*Records shown*

# # #

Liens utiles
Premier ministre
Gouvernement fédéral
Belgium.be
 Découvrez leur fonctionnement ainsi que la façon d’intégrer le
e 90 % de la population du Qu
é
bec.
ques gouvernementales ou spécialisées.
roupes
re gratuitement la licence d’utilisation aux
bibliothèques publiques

# # #

*Problem details*
Render the whole set of entries again, exactly as given.

*Solution for this task*
Liens utiles
Premier ministre
Gouvernement fédéral
Belgium.be
 Découvrez leur fonctionnement ainsi que la façon d’intégrer le
e 90 % de la population du Qu
é
bec.
ques gouvernementales ou spécialisées.
roupes
re gratuitement la licence d’utilisation aux
bibliothèques publiques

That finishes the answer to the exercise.